══ Provided records

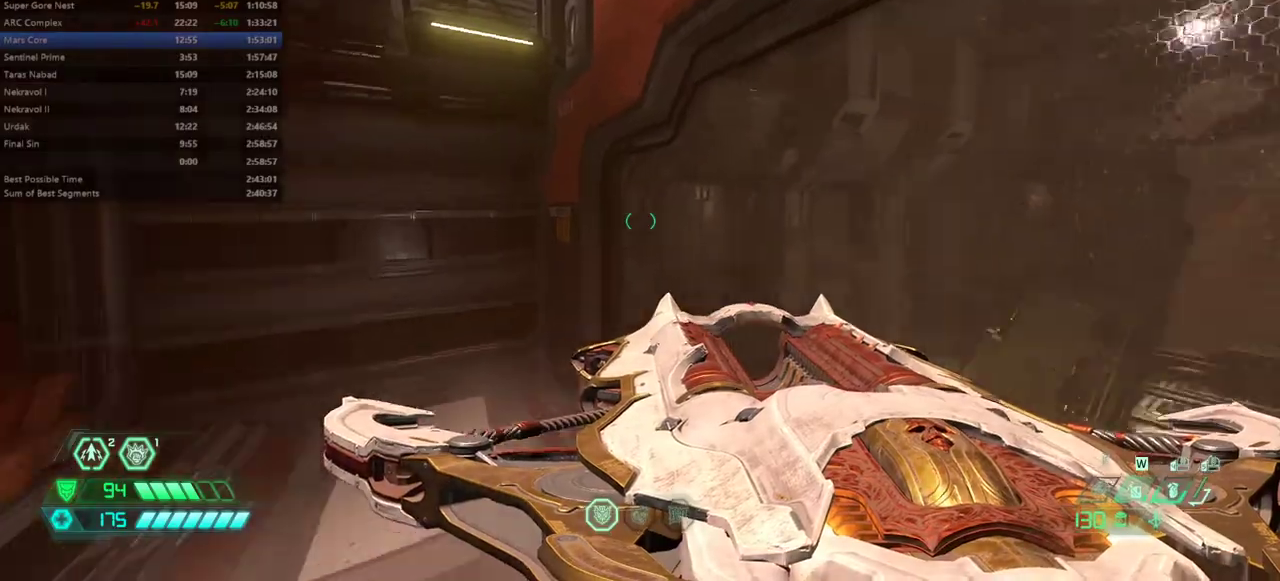
{"keys": ["w"], "mouse": [], "events": [[133, "a", "up"], [367, "space", "down"], [500, "space", "up"]]}
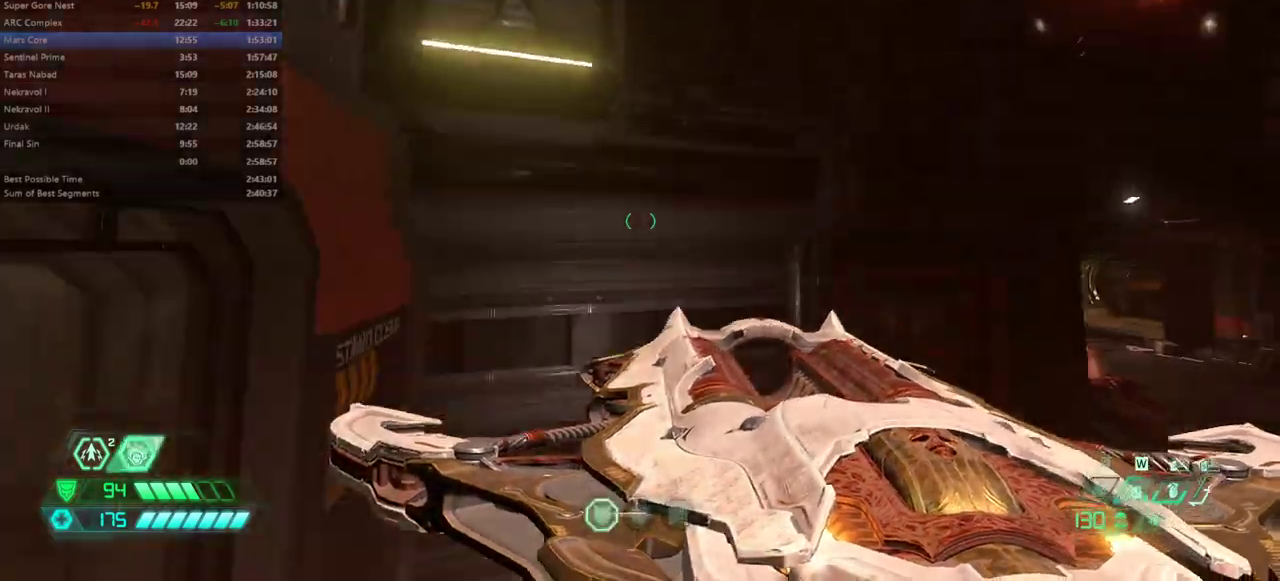
{"keys": ["w"], "mouse": [], "events": [[167, "space", "down"], [400, "space", "up"]]}
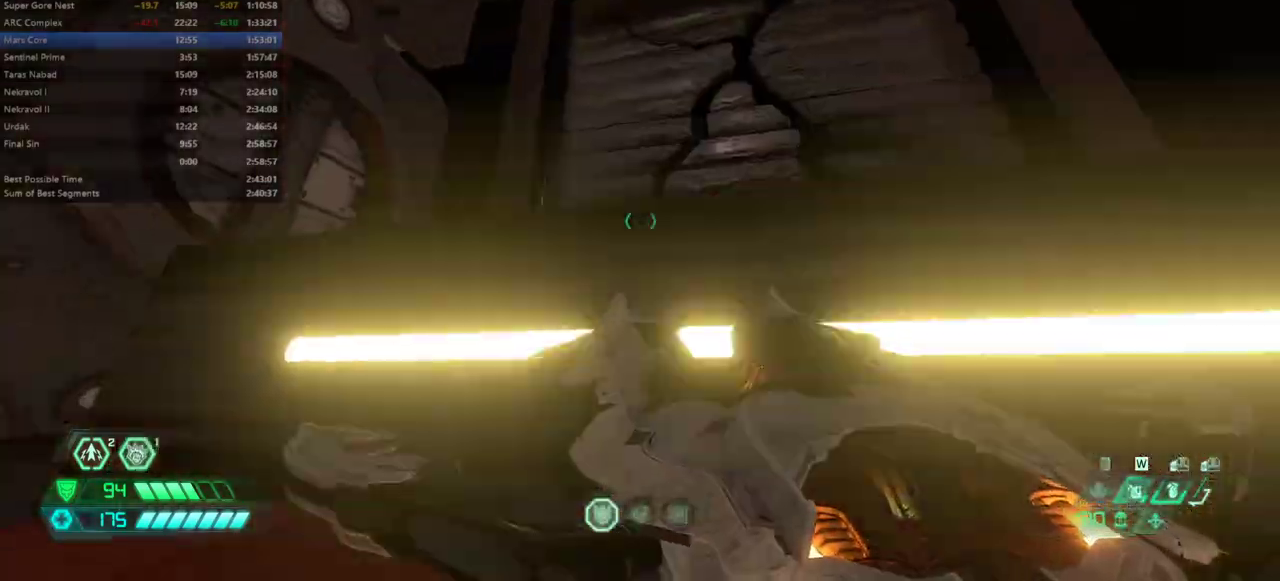
{"keys": ["w"], "mouse": [], "events": []}
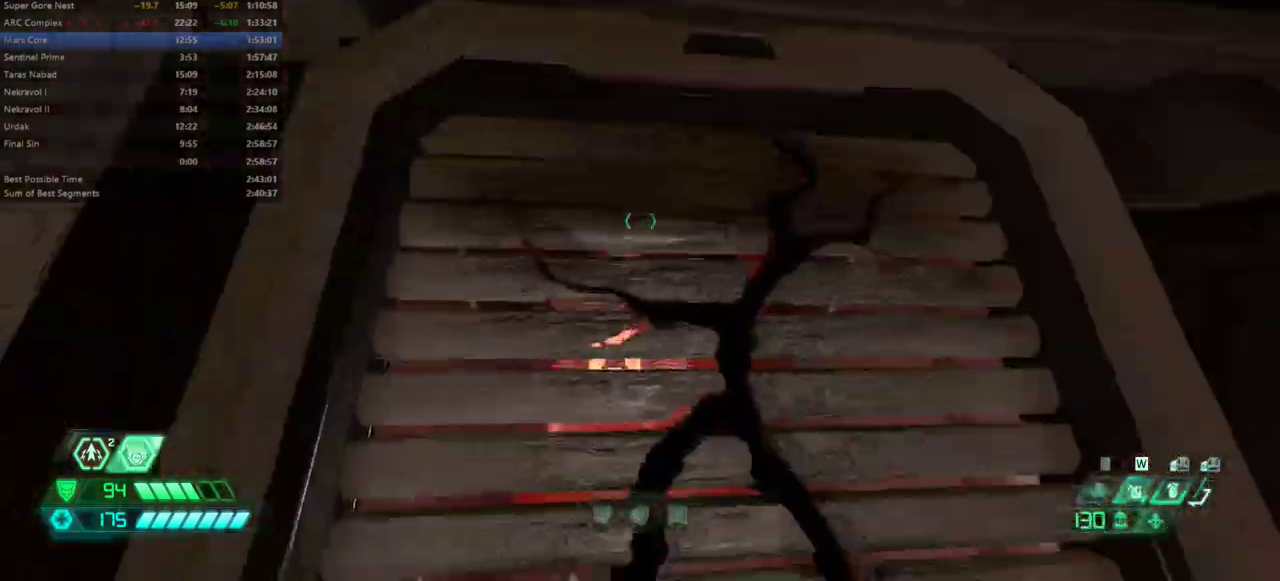
{"keys": ["w"], "mouse": [], "events": [[133, "f", "down"], [233, "f", "up"]]}
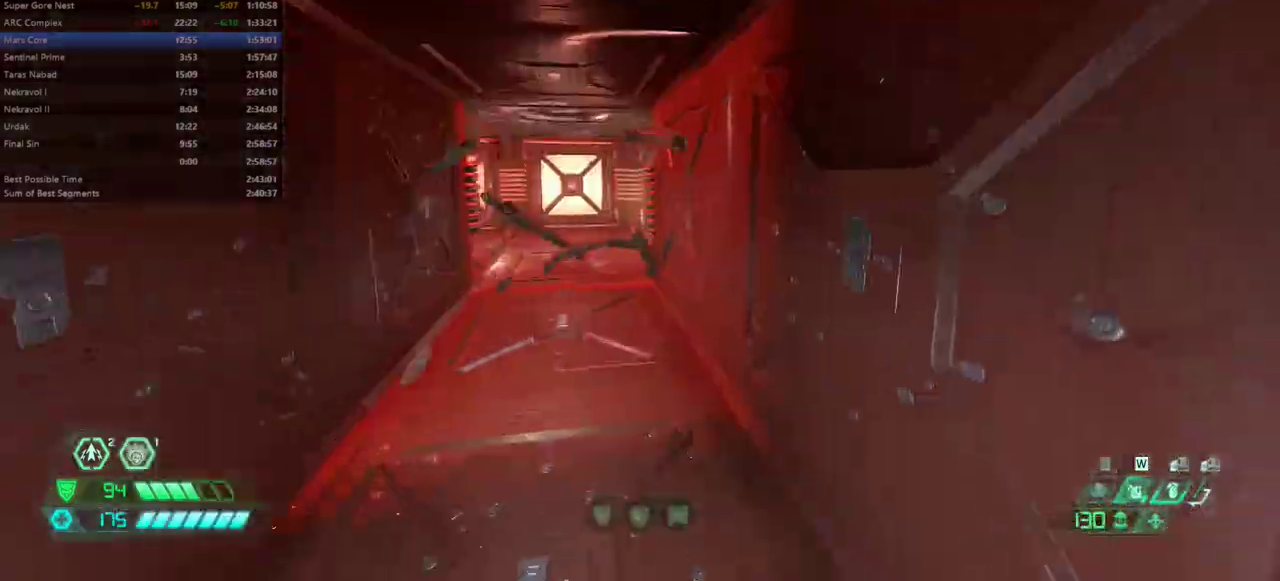
{"keys": ["w"], "mouse": [], "events": [[67, "shift", "down"], [200, "shift", "up"]]}
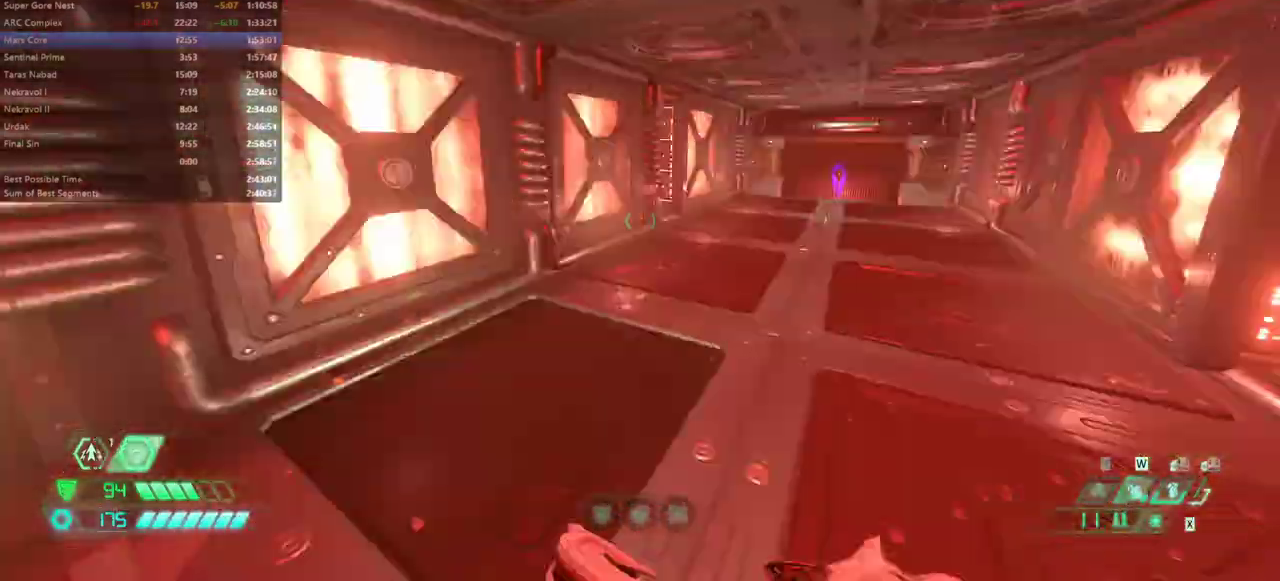
{"keys": ["w"], "mouse": [], "events": [[133, "shift", "down"], [267, "shift", "up"]]}
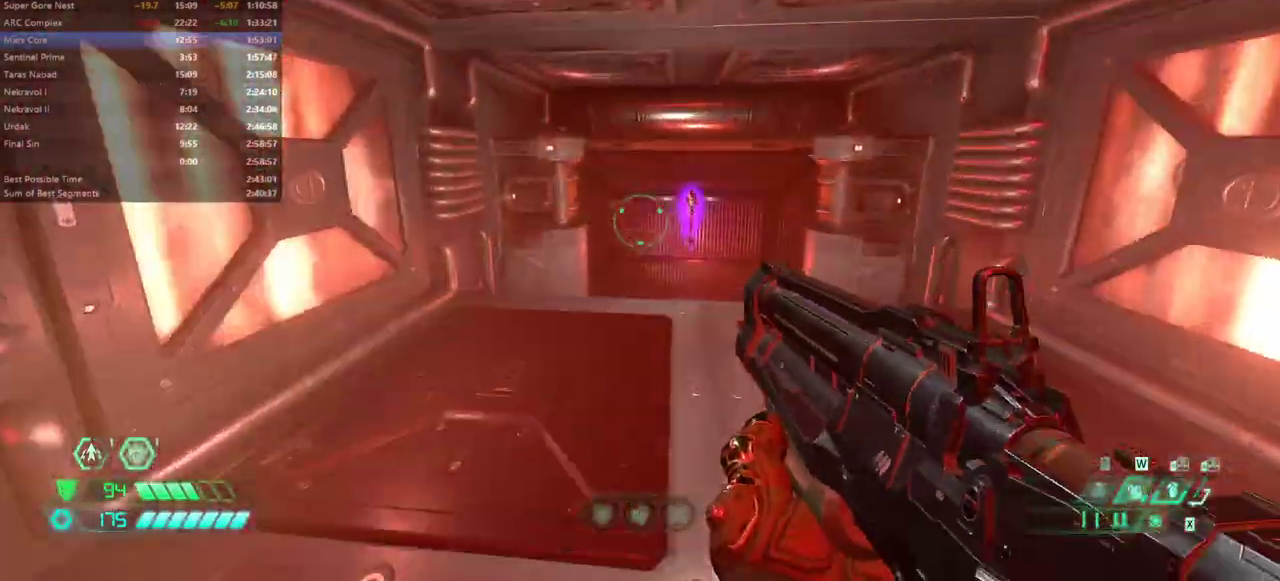
{"keys": ["w"], "mouse": [], "events": []}
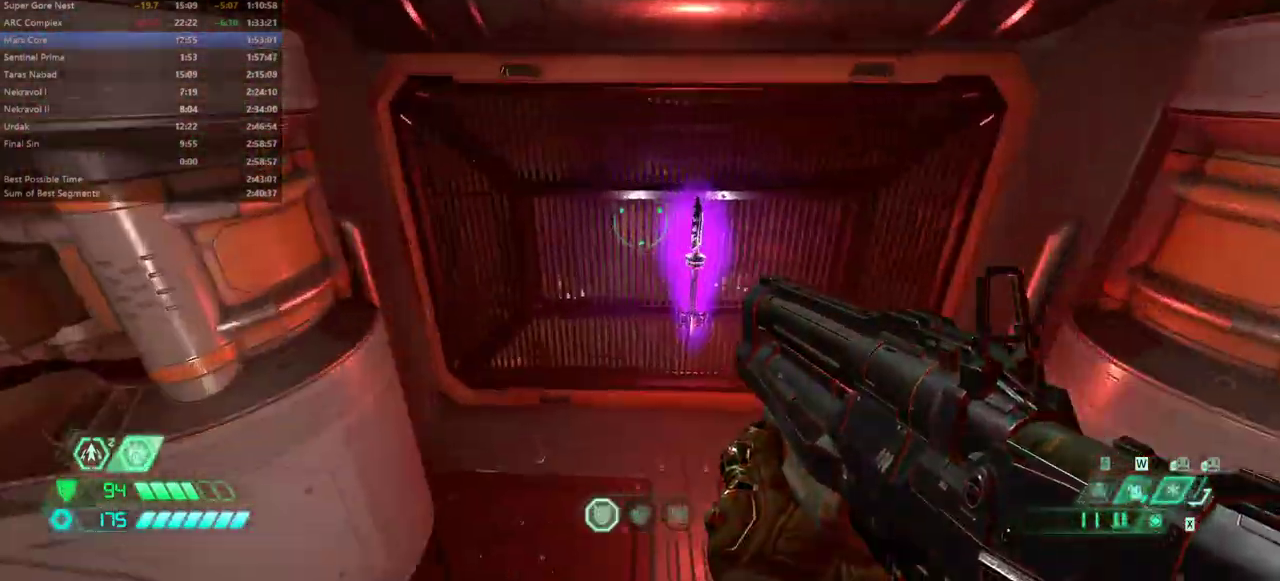
{"keys": ["w"], "mouse": [], "events": [[300, "w", "up"], [467, "w", "down"]]}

════

» What is expected
Filter the listing above, keeping only the lines with "shift".

» Expected answer
{"keys": ["w"], "mouse": [], "events": [[67, "shift", "down"], [200, "shift", "up"]]}
{"keys": ["w"], "mouse": [], "events": [[133, "shift", "down"], [267, "shift", "up"]]}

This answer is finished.